As a poor teenager, I would take that round contact out and rotate it 180° and use the other
side. Which is essentially a new contact again. ;)
 
As a poor teenager, I would take that round contact out and rotate it 180° and use the other
side. Which is essentially a new contact again. ;)

As a new corvette owner faced with probably many more expenses to come up, that is what I did... ad interim :D
 
Getting rebuild parts is hard now. No parts houses want to keep them in stock. They want to sell you a whole unit. Even solenoids How about a whole starter cheaper than just a solenoid?.
 
Well, that didn’t fix it. I’m not sure that changed anything at all.
 
Set hot lash and indeed, it does seem like 8 intake doesn’t have much lift to it. Something is up there. I suspect a worn cam lobe.

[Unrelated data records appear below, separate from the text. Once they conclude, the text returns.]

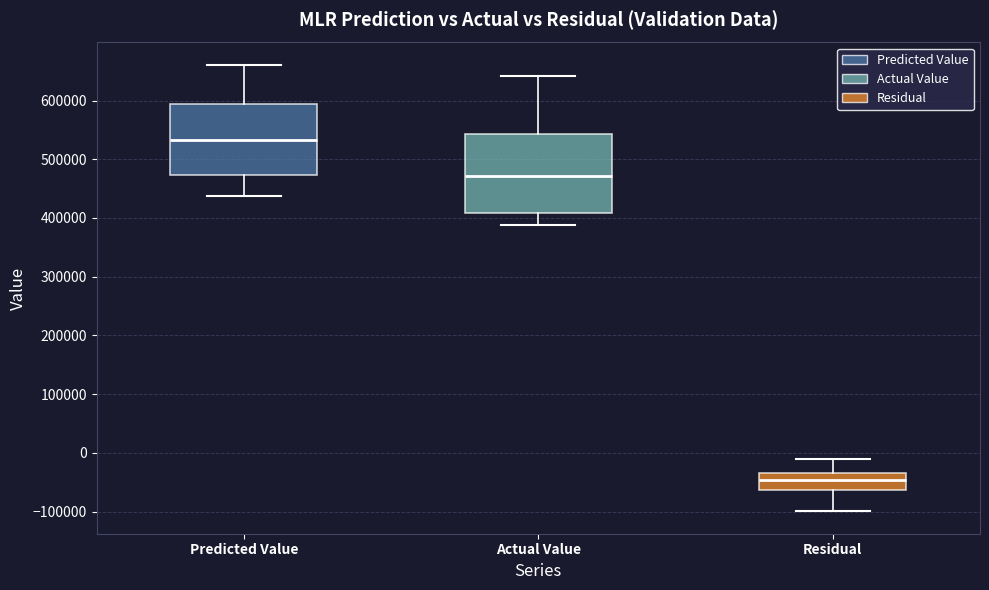

Comparing the boxes themselves (not the whiskers), which one is the tallest?

Actual Value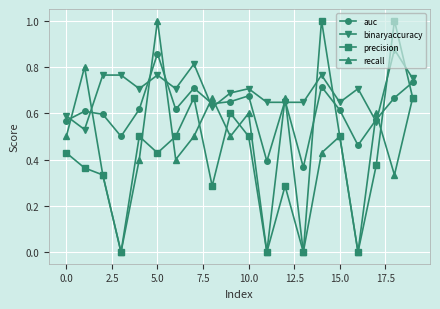

What are all the series names shown in the legend?

auc, binaryaccuracy, precision, recall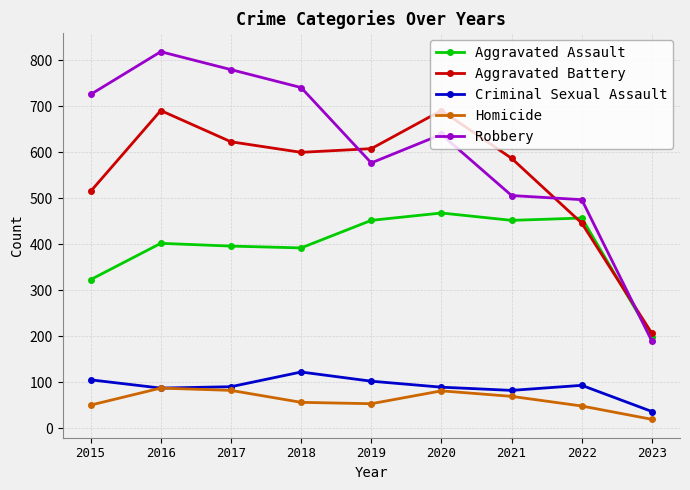

How many values in the Criminal Sexual Assault series are below 90?

4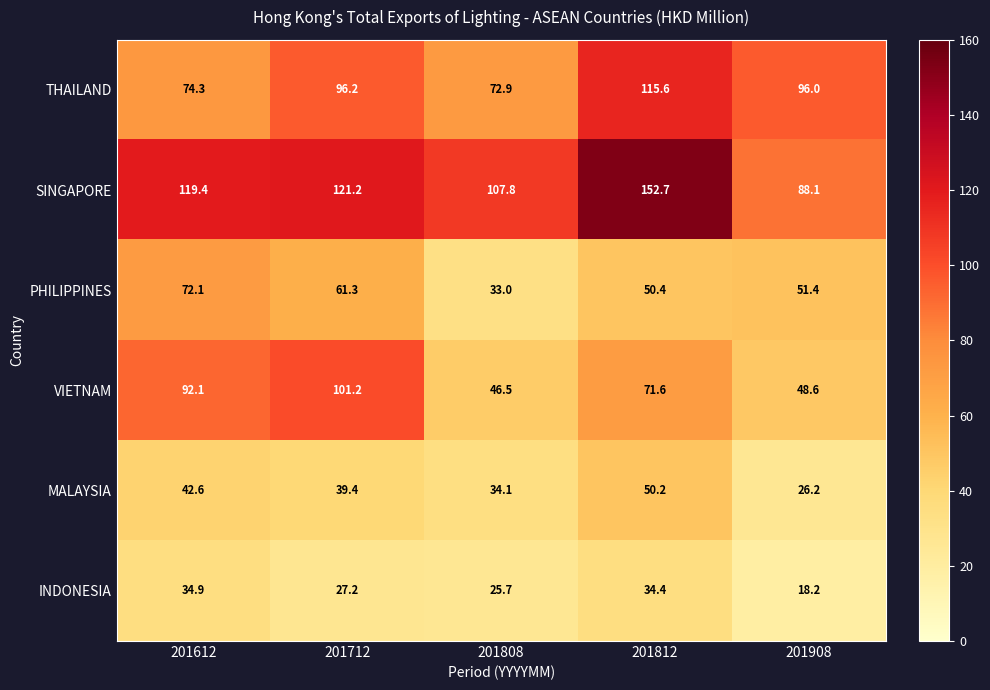

What is the total value across all series at 201908?

328.5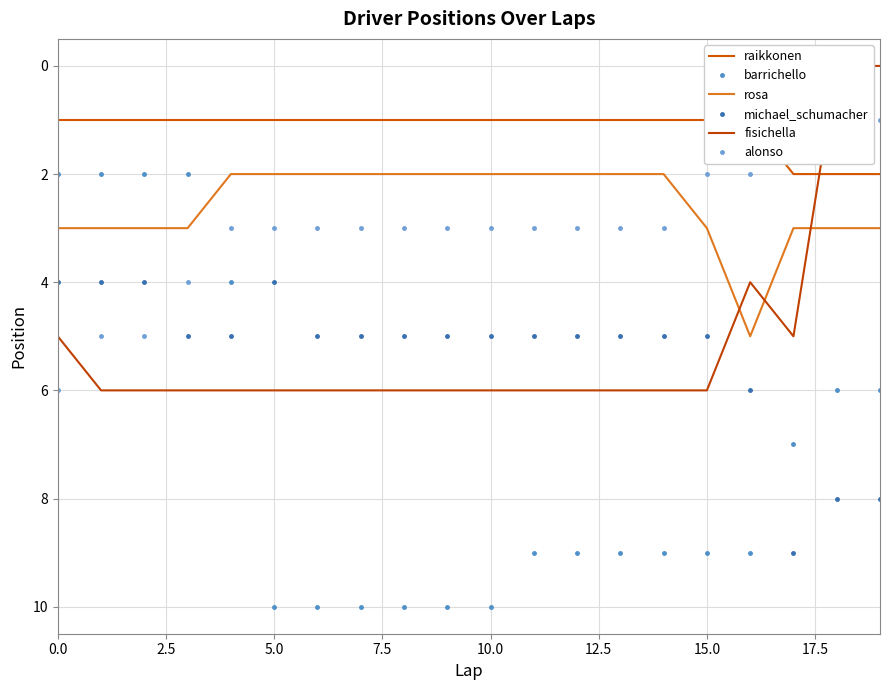

True or false: fisichella has a value of 6 at 15.

True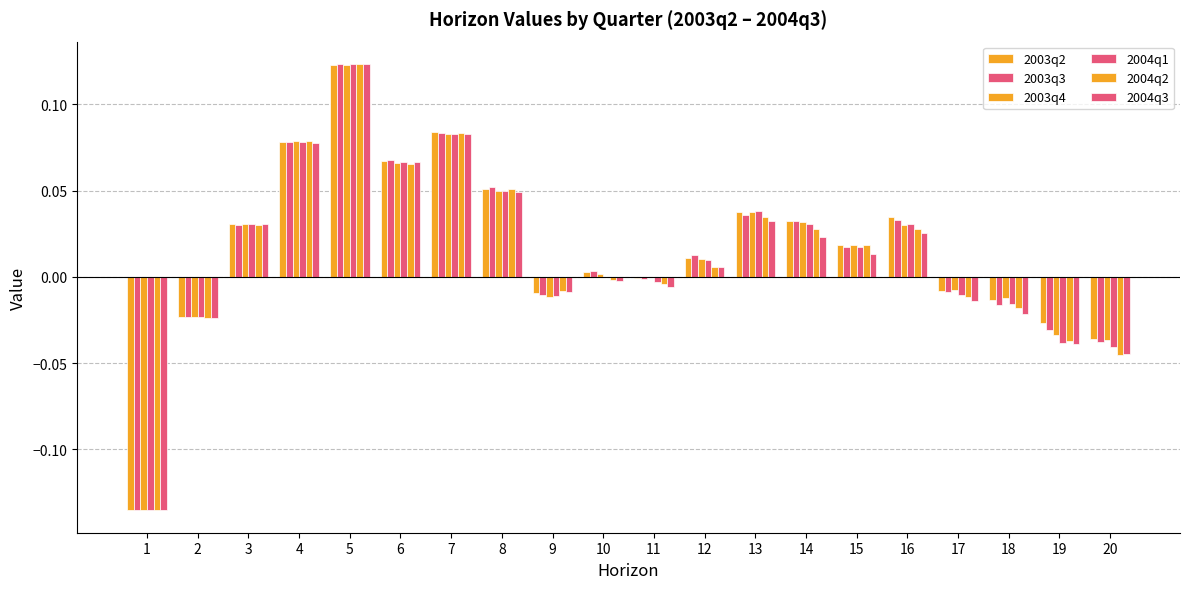

How many groups of bars are there?

20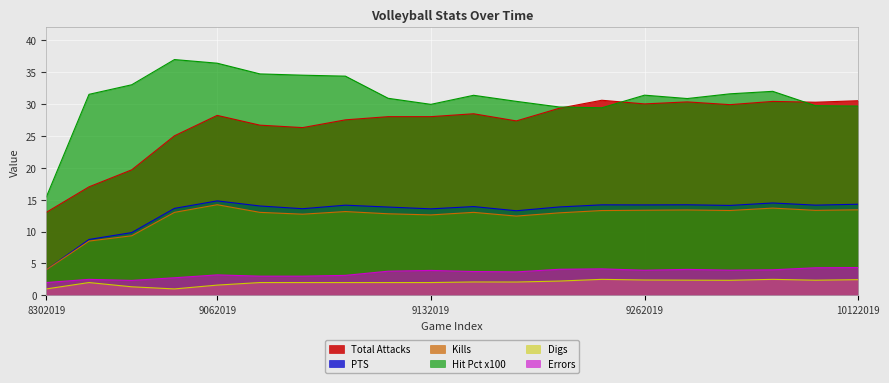

Does the chart display data point markers on the line(s)?

No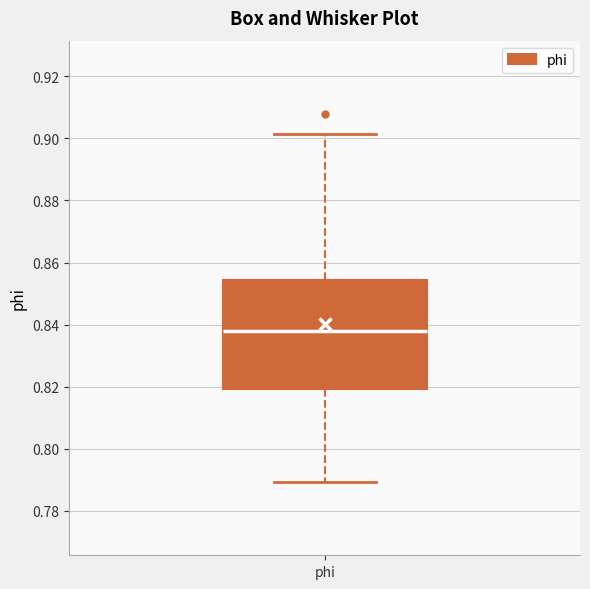

Where does the upper whisker of the box for phi end on the y-axis? The values are not printed on the chart, so give them approximately, as read against the axis.

0.902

955C86B0-37AA-4F52-BF52-E5EDFA6E29FC.jpeg

I checked the timing, after finding back TDC, and at idle it seems to be at 26. All in happens before 3000 rpm.

However, my spark seems to be erratic at higher rpm, disappearing at times. The high rpm does not feel smooth.

I might pull the plugs and close the gap at tick. Eyeballing it looked like quite a big gap.
 
By the way. That opened valve cover worked extremely well. NO oil mess at all.